■ **WHAT IS REQUIRED**:
Each line below must be transcribed exactly, and no picture may appear in the transcription.

━━ DATA SUPPLIED

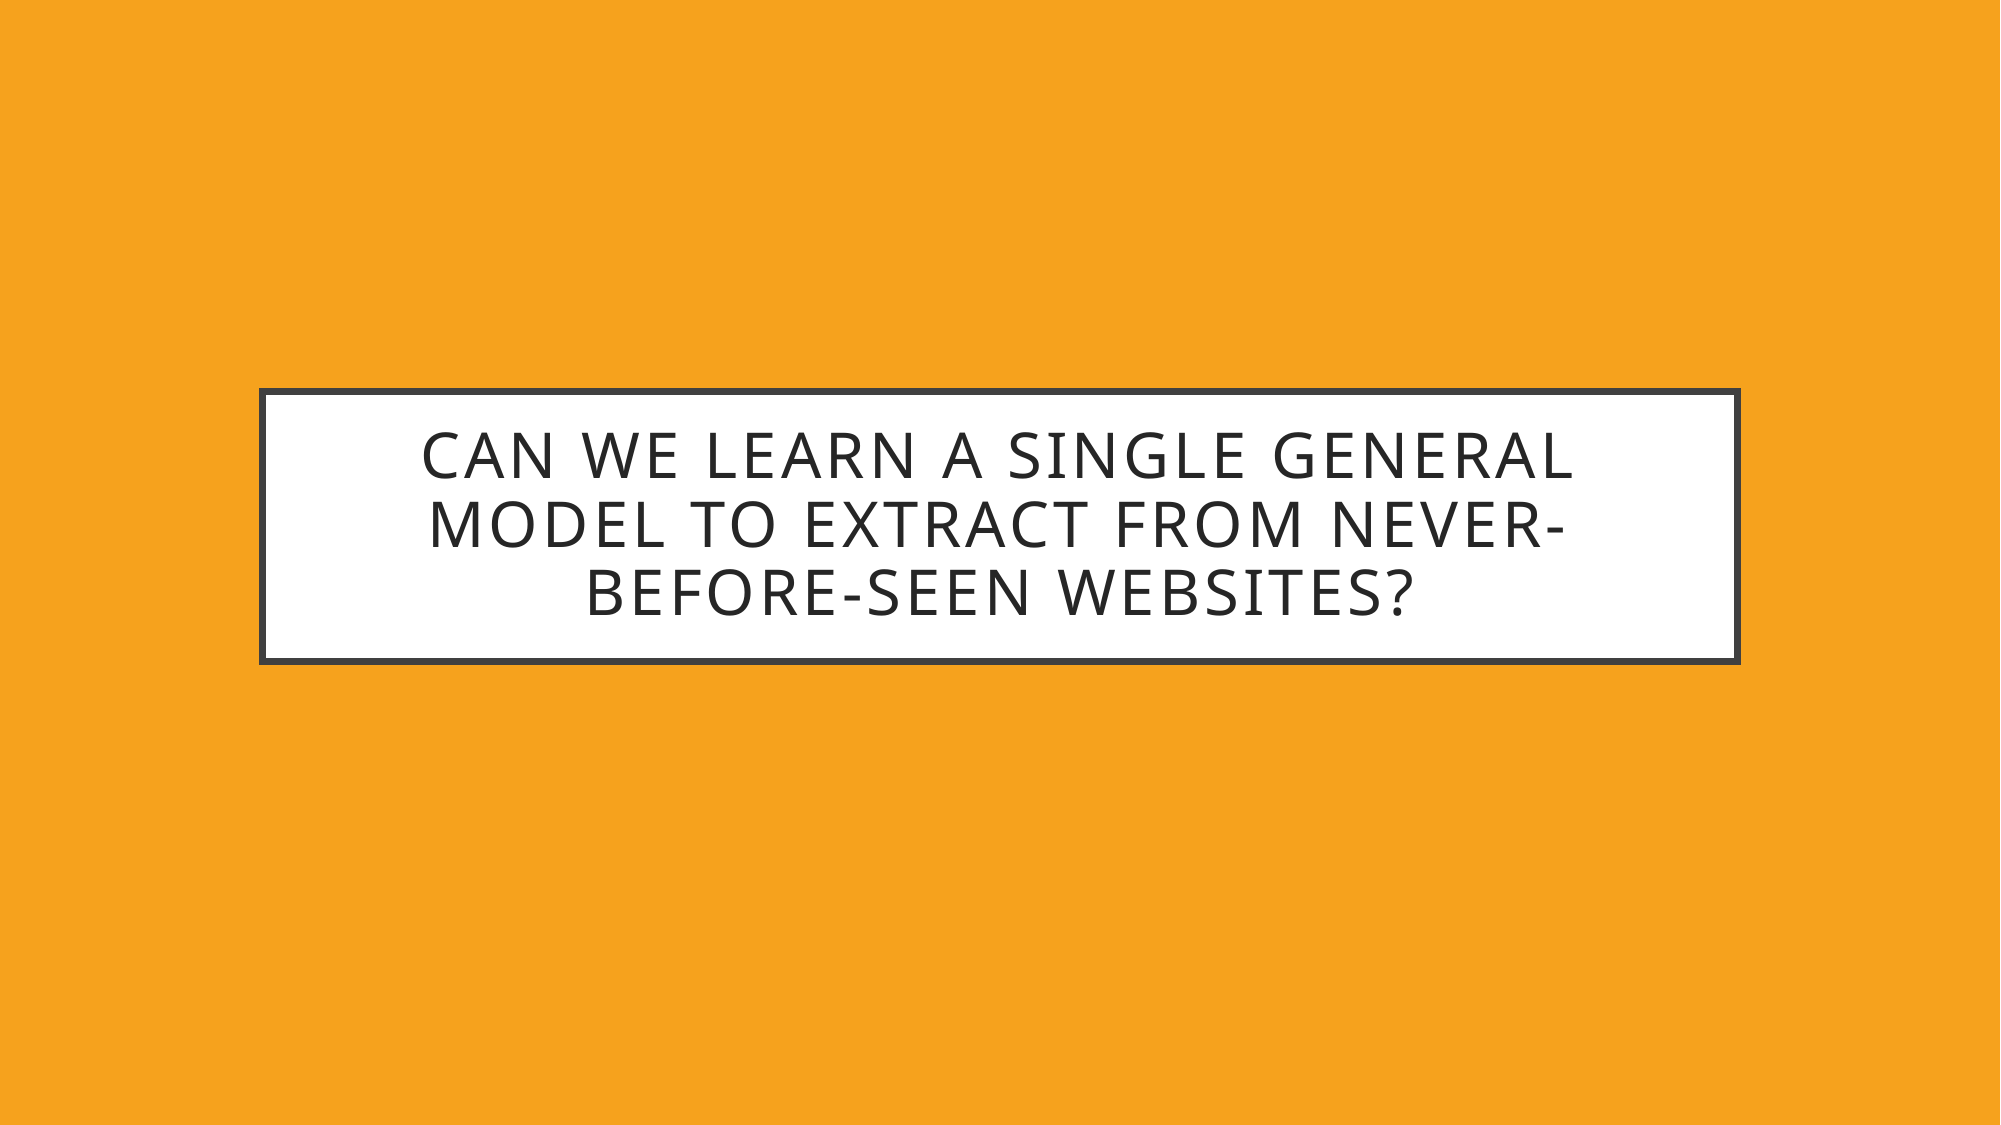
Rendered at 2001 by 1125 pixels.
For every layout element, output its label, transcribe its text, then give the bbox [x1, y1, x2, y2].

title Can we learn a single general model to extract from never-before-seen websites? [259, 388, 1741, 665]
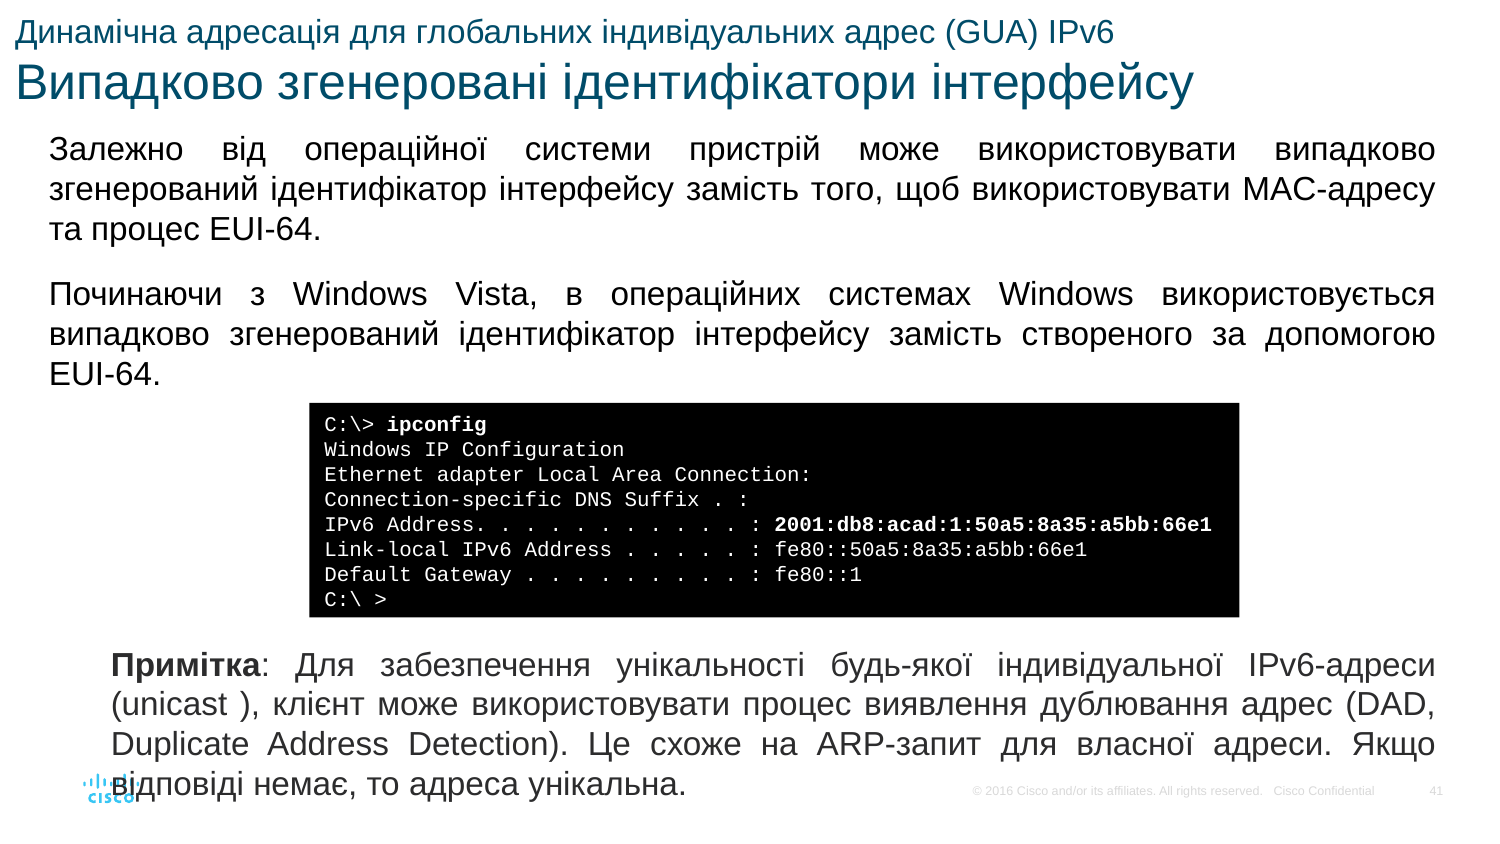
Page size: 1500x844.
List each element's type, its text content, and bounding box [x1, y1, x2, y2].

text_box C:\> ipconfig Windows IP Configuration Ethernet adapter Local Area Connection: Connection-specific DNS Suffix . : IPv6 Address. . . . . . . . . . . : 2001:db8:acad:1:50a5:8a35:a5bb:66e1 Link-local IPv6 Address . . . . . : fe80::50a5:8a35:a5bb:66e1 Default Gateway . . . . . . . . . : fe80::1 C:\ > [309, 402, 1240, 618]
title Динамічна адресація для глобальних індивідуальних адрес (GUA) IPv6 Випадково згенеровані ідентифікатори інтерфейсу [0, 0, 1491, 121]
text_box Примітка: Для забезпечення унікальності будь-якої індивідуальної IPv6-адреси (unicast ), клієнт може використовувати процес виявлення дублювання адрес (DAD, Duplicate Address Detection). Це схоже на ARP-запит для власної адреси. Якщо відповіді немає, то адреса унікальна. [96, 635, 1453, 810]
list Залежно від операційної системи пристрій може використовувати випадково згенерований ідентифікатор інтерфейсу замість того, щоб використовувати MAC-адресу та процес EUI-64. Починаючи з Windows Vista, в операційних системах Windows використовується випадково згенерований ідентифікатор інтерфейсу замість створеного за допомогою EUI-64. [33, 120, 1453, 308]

━━━━

■ **ANSWER TO THIS TASK**:
Rendered at 2001 by 1125 pixels.
For every layout element, output its label, transcribe its text, then give the bbox [x1, y1, x2, y2].

title Can we learn a single general model to extract from never-before-seen websites? [259, 388, 1741, 665]
Page size: 1500x844.
List each element's type, its text content, and bounding box [x1, y1, x2, y2].

text_box C:\> ipconfig Windows IP Configuration Ethernet adapter Local Area Connection: Connection-specific DNS Suffix . : IPv6 Address. . . . . . . . . . . : 2001:db8:acad:1:50a5:8a35:a5bb:66e1 Link-local IPv6 Address . . . . . : fe80::50a5:8a35:a5bb:66e1 Default Gateway . . . . . . . . . : fe80::1 C:\ > [309, 402, 1240, 618]
title Динамічна адресація для глобальних індивідуальних адрес (GUA) IPv6 Випадково згенеровані ідентифікатори інтерфейсу [0, 0, 1491, 121]
text_box Примітка: Для забезпечення унікальності будь-якої індивідуальної IPv6-адреси (unicast ), клієнт може використовувати процес виявлення дублювання адрес (DAD, Duplicate Address Detection). Це схоже на ARP-запит для власної адреси. Якщо відповіді немає, то адреса унікальна. [96, 635, 1453, 810]
list Залежно від операційної системи пристрій може використовувати випадково згенерований ідентифікатор інтерфейсу замість того, щоб використовувати MAC-адресу та процес EUI-64. Починаючи з Windows Vista, в операційних системах Windows використовується випадково згенерований ідентифікатор інтерфейсу замість створеного за допомогою EUI-64. [33, 120, 1453, 308]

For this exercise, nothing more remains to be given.